Spark Streaming Best Practices-A bare minimum checklist for Beginners and Advanced Users

Most good things in life come with a nuance. While learning Streaming a few years ago, I spent hours searching for best practices. However, I would find answers to be complicated to make sense for a beginner’s mind. Thus, I devised a set of best practices that should hold true in almost all scenarios.

The below checklist is not ordered, you should aim to check off as many items as you can.

Beginners best practices checklist for Spark Streaming:

  •  Choose a trigger interval over nothing at all because it helps control storage transaction api/Listing costs. This is because some Spark jobs have a component which requires a s3/adls listing operation. If our processing is very fast think <1 sec, we will keep repeating these operations and lead to unintended costs. Example .trigger(processingTime=’5 seconds’)
  •  Use ADLS Gen2 on Azure over blob storage as it’s better suited for big data analytics workloads. Read more on the differences here.
  •  Make sure the table partition strategy is chosen carefully and on low cardinality columns like date , region, country, etc. My rough rule of thumb says, if you have more than 100,000 partitions then you have over-partitioned your table. Date columns make a good partition column because they occur naturally. Example for a multinational e-commerce company which operates in 20 countries and wants to store 10 years of data. Once you partition by date & country =( 365 * 10 ) * 20 = you will end up with 73,000 partitions.
  •  Name your streaming query so it is easily identifiable in the Spark UI Streaming tab.

.option(“queryName”, “IngestFromKafka”)

   .select(col("eventId").alias("key"), to_json(struct(col('action'), col('time'), col('processingTime'))).alias("value"))
   .option("kafka.bootstrap.servers", kafka_bootstrap_servers_plaintext )
   .option("kafka.security.protocol", "to_be_filled")
   .option("checkpointLocation", checkpoint_location )
   .option("topic", topic)
   .option("queryName", "IngestFromKafka")

spark.readStream.format(“kinesis”).**option(“streamName”, stream_name)
  •  Each stream must have its own checkpoint; streams must never share checkpoints. Example, if you have 2 separate streams of different sources and data needs to be written to a single delta table. You should create 2 separate checkpoints and not share a common one. You can find an example with code here.
  •  Don’t run multiple streams on the same driver; if such requirements are there, please benchmark it by running the streams for a few days and watch for stability over driver-related issues. Multiplexing on the same cluster is generally not recommended.
  •  Partition size of data in memory should be between 100–200MB. Use Spark UI and alter maxFilesPerTrigger & maxBytesPerTrigger to achieve these partition sizes of around 100–200 MB.
  •  Check if a sort merge join can be changed to Broadcast hash join. Only possible if the dataset being joined is small. The dataset being broadcasted should be around 100 MB. Increase auto-broadcast hash join threshold to 1gb if needed try a bigger instance family.

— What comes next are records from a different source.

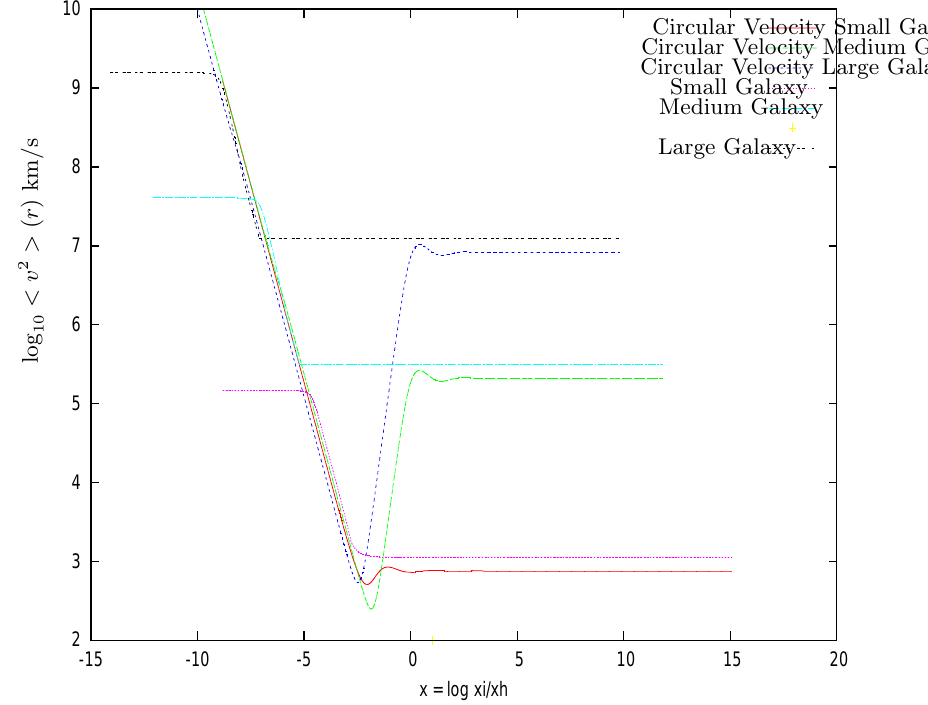
for fixed values of ξ 0 .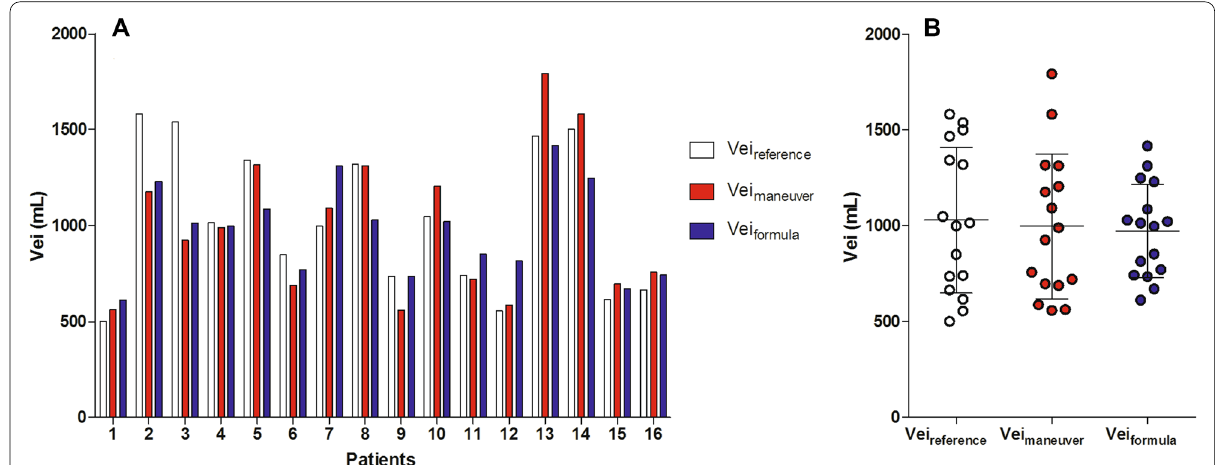
Fig. 4 Individual ( A ) and mean SD ( B ) data of the different bedside techniques to quantify dynamic pulmonary hyperinflation ±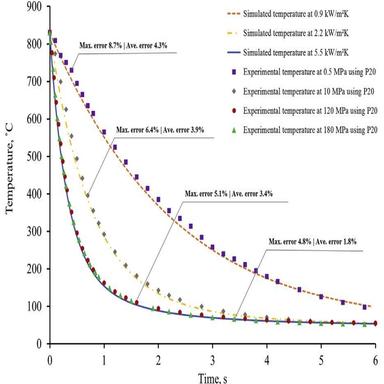
The temperature histories of the Ti-6Al-4V from 0.5 to 180 MPa under dry conditions quenched by the P20 tools.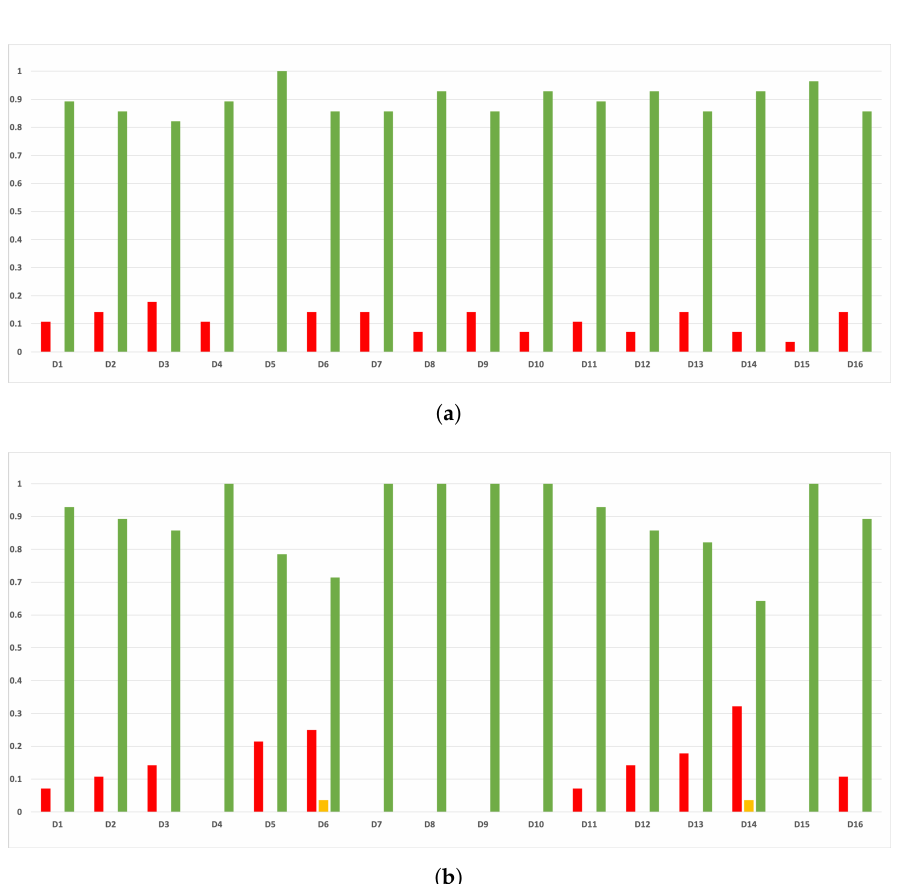
Figure A13. Consistency per dataset: rate of validity with the MCC and time complexity. ( a ) Rate of validity per dataset in DT. ( b ) Rate of validity per dataset in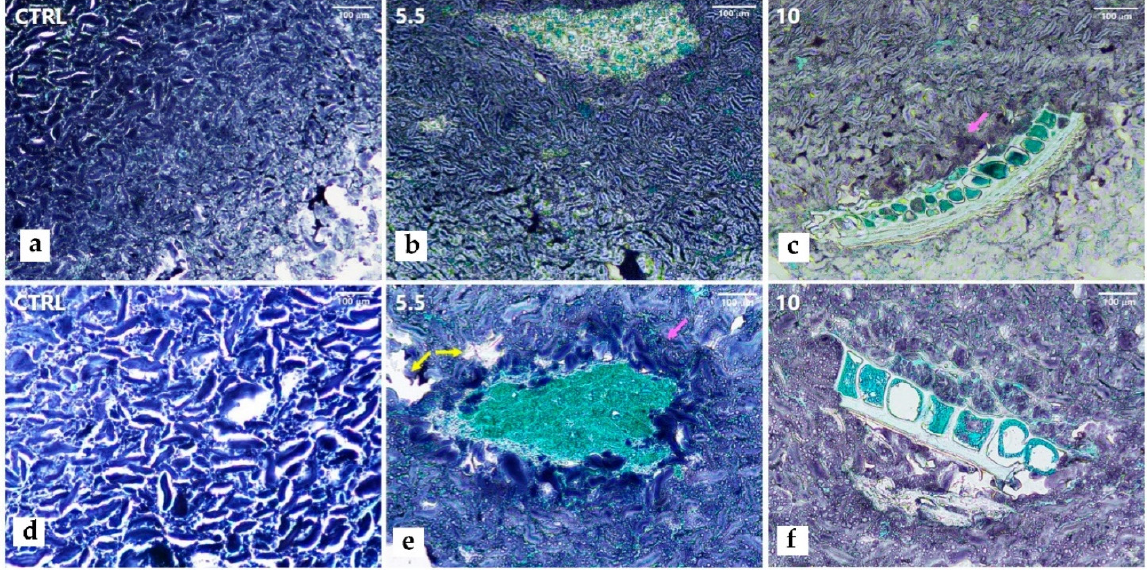
Figure 1. Light microscopy of cooked semolina pasta ( a , d —CTRL) and pasta enriched with 5.5% ( b , e ) and 10% ( c , f ) of F. vesiculosus flour, using 100× (top row) and 200× (bottom row) magnification. 3.4. Color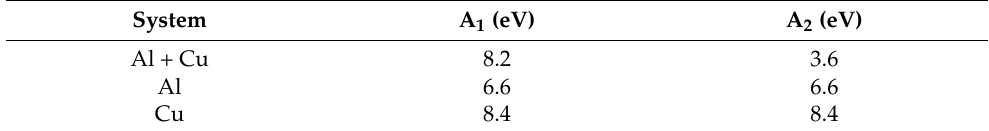
Figure 12. Results of ANN training: MD and ANN strain dependencies of ( a ) shear stress 𝜏 and ( c ) pressure 𝑃 , and ( b , d ) the corresponding correlation plots.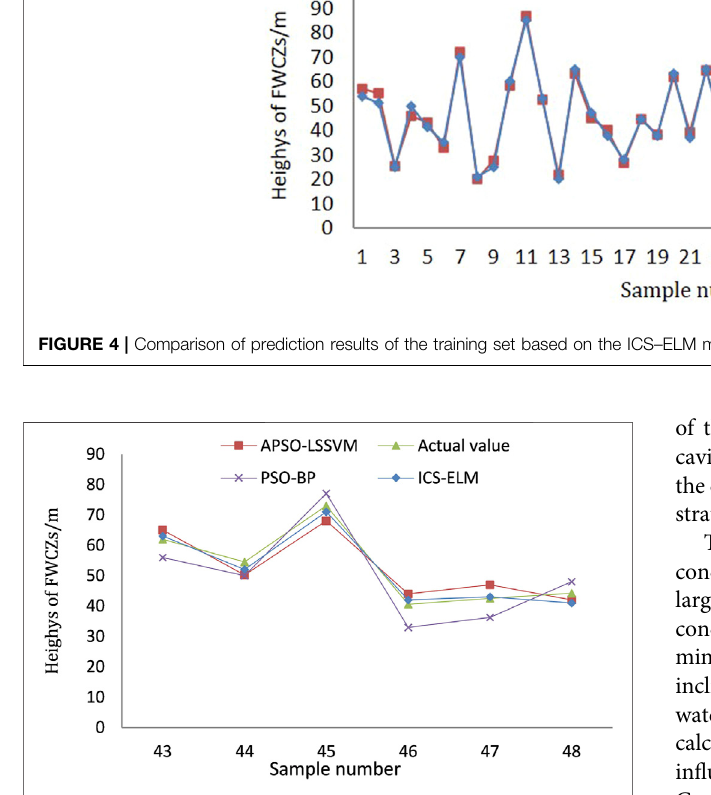
FIGURE 5 | Comparisons of prediction results obtained by the APSO – LSSVM, PSO – BP and ICS – ELM models.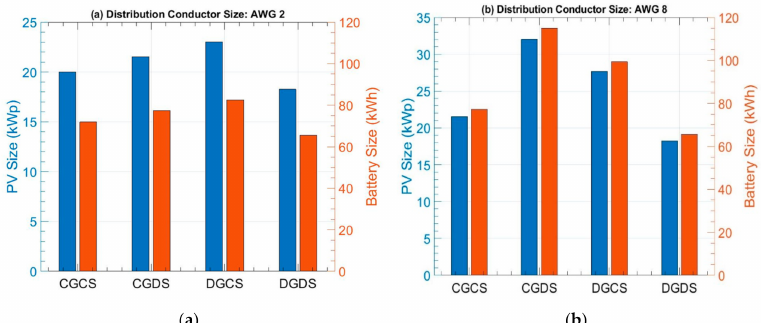
Figure13. ( a )PVsizing(lefty-axis)andbatterysizing(righty-axis)comparisonamongfourarchitectures with AWG 2 conductor ( b ) PV sizing (left y-axis) and battery sizing (right y-axis) comparison among four architectures with AWG 8 conductor.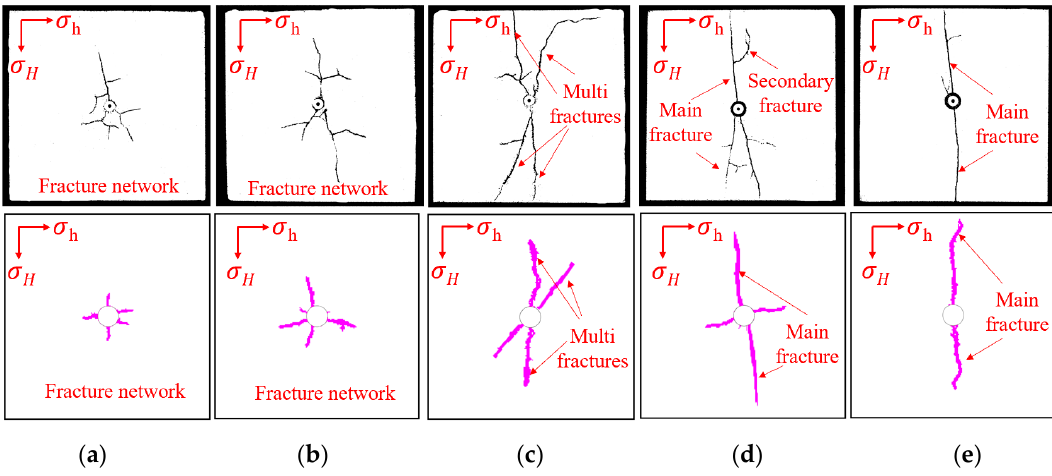
Figure 11. The comparison between experimental observations and numerical simulation results when injecting supercritical carbon dioxide under various stress states. ( a ) σ H - σ h = 0; ( b ) σ H - σ h = 1 MPa; ( c ) σ H - σ h = 2 MPa; ( d ) σ H - σ h = 3 MPa; ( e ) σ H - σ h = 4 MPa.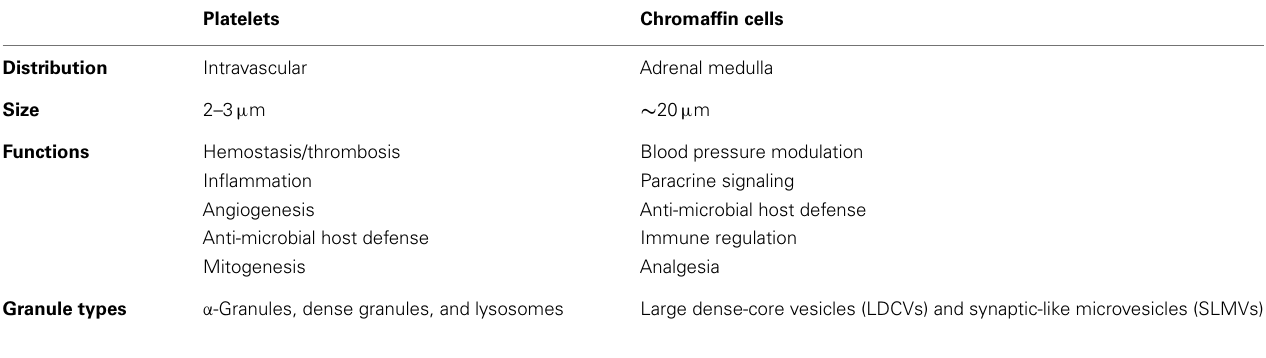
Table 1 | Comparison of platelets and chromaffin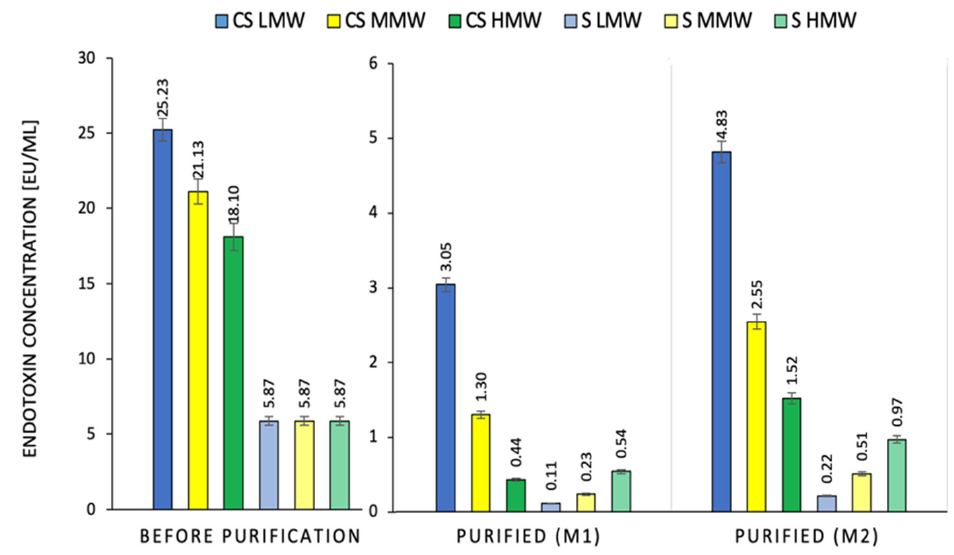
Figure 1. Comparison of endotoxin concentration in CS hydrogels: low molecular weight (LMW), medium molecular weight (MMW), and high molecular weight (HMW) and standard endotoxin solutions (S) after contact with CS of different molecular weights, before and after purification using M1 or M2 method ( n = 3, p < 0.05).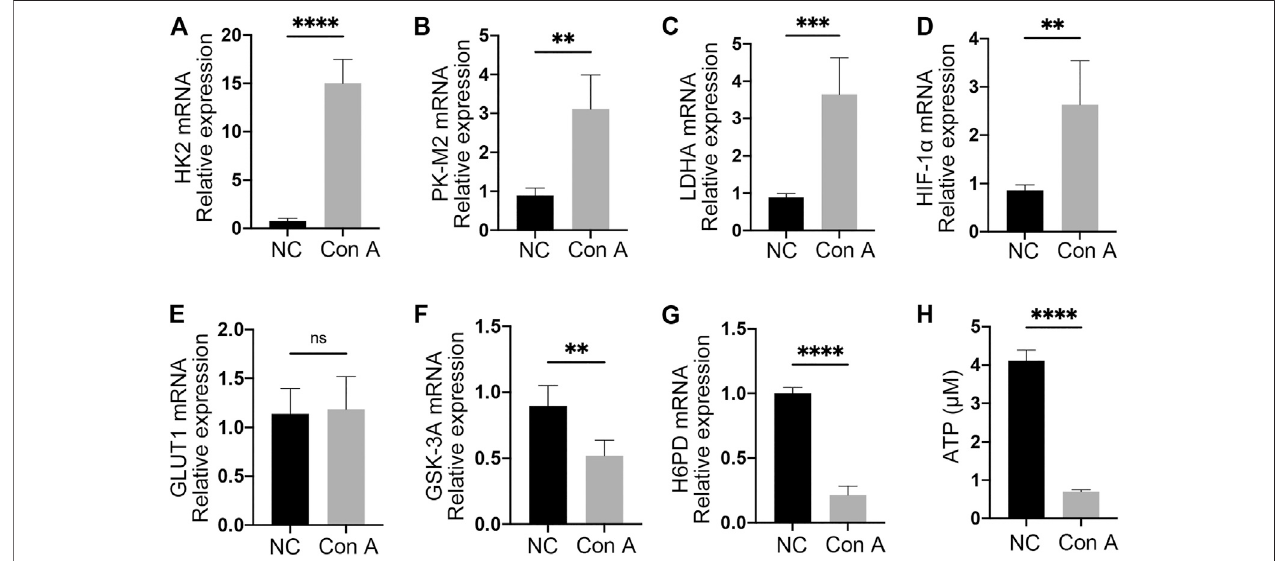
FIGURE 4 | EAH-derived Tregs had enhanced glycolysis and decreased OXPHOS. (A – C) The expression of HK2, PK-M2, and LDHA in freshly isolated Tregs from NCs and EAH model mice was assessed by RT-qPCR. (D – E) HIF-1 α and GLUT1 mRNA levels. (F – G) GSK-3A and H6PD mRNA levels. (H) Magnetically sorted Tregs from each group were cultured for 24 h. Cells were harvested and lysed to detect the ATP concentration. Gene expression was normalized to that of β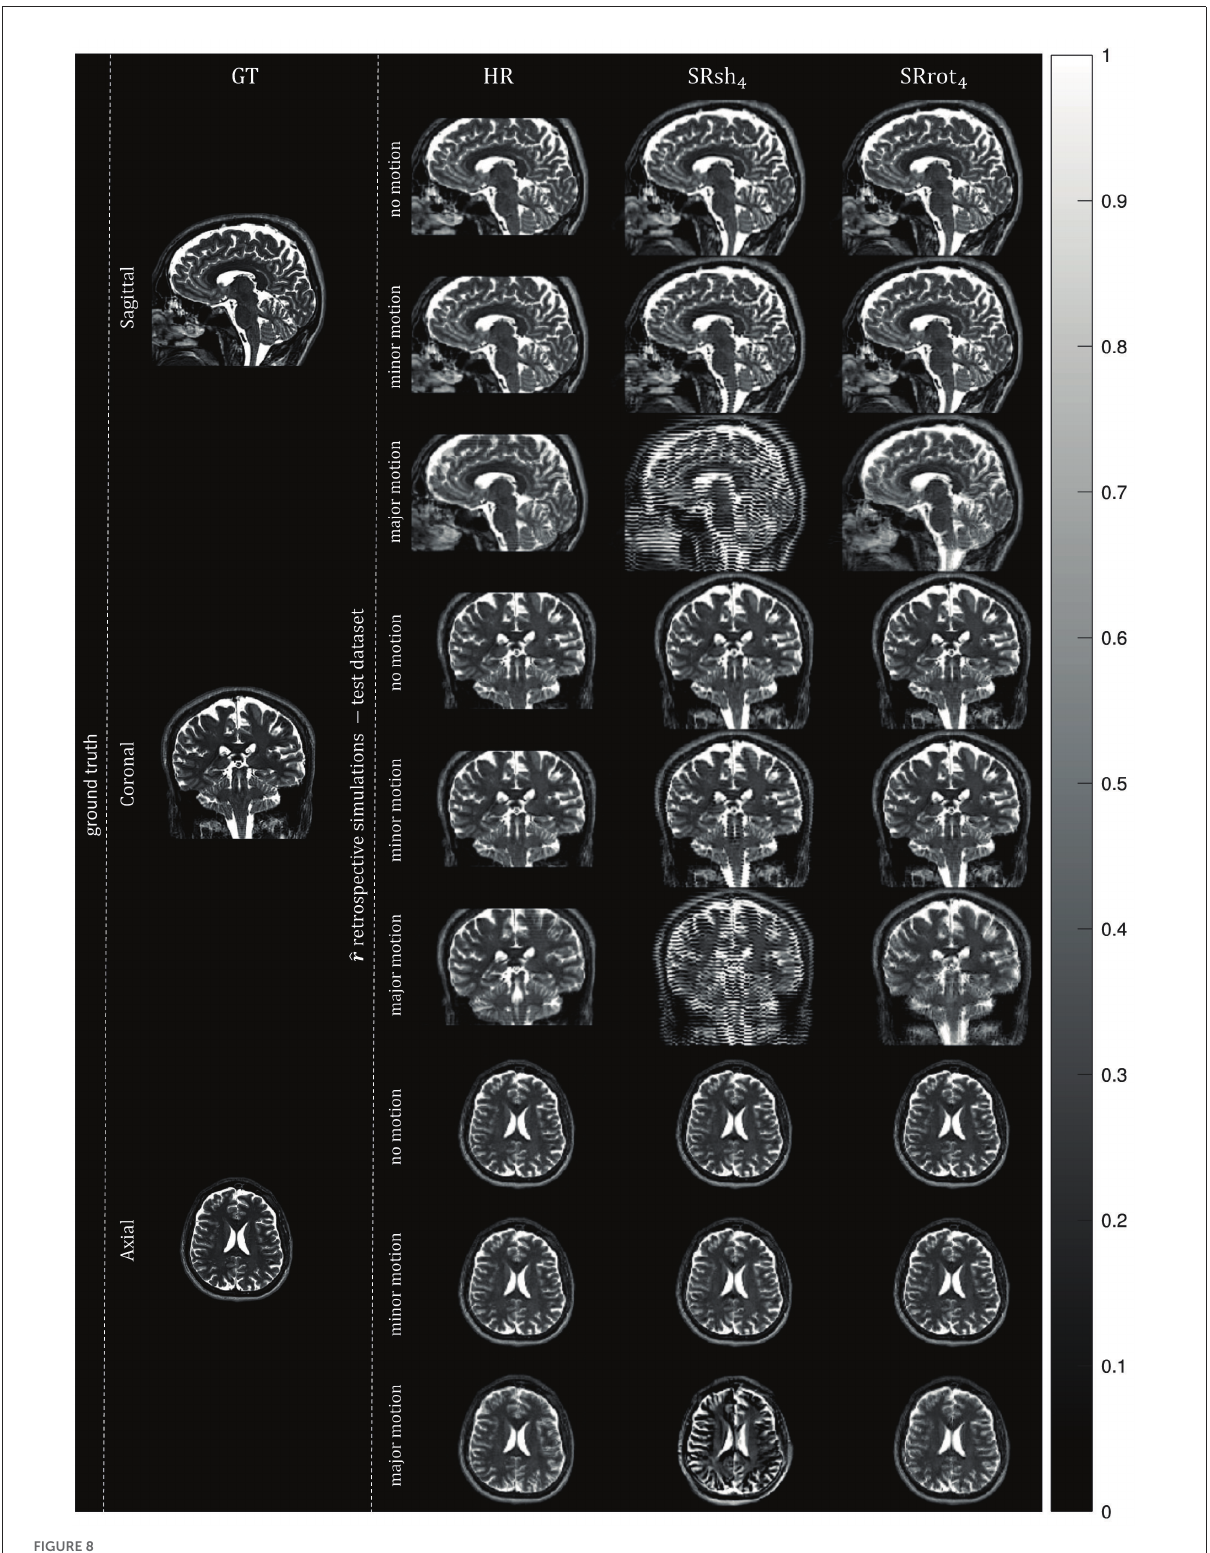
FIGURE8 Retrospective simulation results: MS-SRR images. The views from orthogonal planes of the ground truth image, which corresponds to the MS-SRR image estimated from all the pre-processed acquired MS images from all the protocols simultaneously, and the MS-SRR images estimated from the test dataset for each protocol in the absence of motion ( σ mot 0 mm / ◦ ) and in the presence of motion levels equal to the = upper bounds of the minor ( σ mot 0.1 mm / ◦ ) and major ( σ mot 1 mm / ◦ ) motion ranges are = =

Advanced best practices checklist for Spark Streaming:

  • Establish a naming convention for your checkpoint: Over the course of the life of your table, you will end up having multiple checkpoints due to application upgrades, logic changes, etc. Give your checkpoint a meaningful name something which tells the following:
    • Target table name
    • Starting timestamp: When the checkpoint came into existence
    • Example naming conventions can be :
      • Generic {table_location}/checkpoints/{target_table_name}_starting_timestamp{_actual_timestamp}
      • If source is Delta then use startingVersion {table_location}/checkpoints/{target_table_name}_startingVersion{_startingVersion}
  • See Shuffle Spill (Disk) on Spark UI to be as minimum as possible. Ideally zero only shuffle read should be there. Shuffle spill disappears from UI if it’s zero.
  • Use rocks DB , if there are stateful transformations.
  • Prefer to Azure Event Hub using it it’s Kafka connector. For Azure EventHubs, the number of cores must be == to number of partitions. With Kafka connector it is different, as it can split Kafka partition into multiple Spark partitions, and this is one of the reasons to go with Kafka protocol on EventHubs.
  • If there is state always have a watermark so it can clean itself. In case you need to have infinite state, recommend you to store that in a Delta table and zorder on necessary column so lookups are fast.
  • At big scale, think close to Trillions of records in state store. If there is a deduplicate requirement, use delta merge approach over drop duplicate to avoid state store growing very large.
  • Azure instance family choices:
    • F-series for map-heavy streams — parsing, json deserialization, etc.
    • Fsv2-series if doing multiple streams from the same source or need a little spill space.
    • DS_v2-series for streams that join tables or do aggregations. Also for delta optimize (both bin-packing and Z-Ordering) scheduled jobs
    • L series has direct attached SSD which helps Delta caching
  • Don’t set the sql.shuffle.partitions too high — ideally they should be set to be equal to the total number of worker cores. You will need to clear the check point if it is not changing. It is because checkpoint has stored this information and is using that.